Alas, where the bourgeoisie has its establishment, we have our own. The labour movement is dominated by the bureaucracy - and bureaucratic propaganda sheets, from the occasional magazines of the trade unions to the Yawning Star, to the Brezhnev-era Pravda, are uniformly dull.

As for the far left, nominally the most far-sighted and critical-minded members of that movement, its press leaves more than a little to be desired. Socialist Worker, in pursuit of the Sun/Mirror market, apes the stupidity and delusional content of the tabloid press. The Socialist contains on average one page of material worth reading, with the other 11 utterly unchanging in content from week to week (the Weekly Worker office runs a tally of the number of times the words ‘cuts’ (previously ‘strike’) appears in the headlines of each issue of The Socialist - the mean average is currently around seven).
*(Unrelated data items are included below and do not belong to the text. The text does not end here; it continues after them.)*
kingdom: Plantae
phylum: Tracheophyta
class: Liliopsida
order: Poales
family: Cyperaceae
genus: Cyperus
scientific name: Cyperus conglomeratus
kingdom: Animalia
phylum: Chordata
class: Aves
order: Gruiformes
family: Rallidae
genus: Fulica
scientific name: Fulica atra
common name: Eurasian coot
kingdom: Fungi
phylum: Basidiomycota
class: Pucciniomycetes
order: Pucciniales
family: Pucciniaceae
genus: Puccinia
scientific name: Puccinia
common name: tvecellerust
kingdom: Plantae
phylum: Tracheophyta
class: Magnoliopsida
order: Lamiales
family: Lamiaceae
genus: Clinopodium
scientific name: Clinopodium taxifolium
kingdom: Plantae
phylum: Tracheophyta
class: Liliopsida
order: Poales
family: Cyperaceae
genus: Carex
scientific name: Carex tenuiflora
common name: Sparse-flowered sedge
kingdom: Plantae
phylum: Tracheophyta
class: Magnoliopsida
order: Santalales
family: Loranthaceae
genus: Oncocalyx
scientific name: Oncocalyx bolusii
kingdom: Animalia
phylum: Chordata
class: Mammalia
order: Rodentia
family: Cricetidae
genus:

For both the official and the far left, criticism is intolerable - and so, development of a meaningful discourse in its press is impossible.

There is immense potential for a diverse and challenging workers’ press with a genuine mass appeal, against which even the likes of Murdoch could not compete - but to achieve that potential, we will need to challenge the dominance of the labour bureaucracy and the petty, self-interested sect regimes that will sing only the tune of official optimism.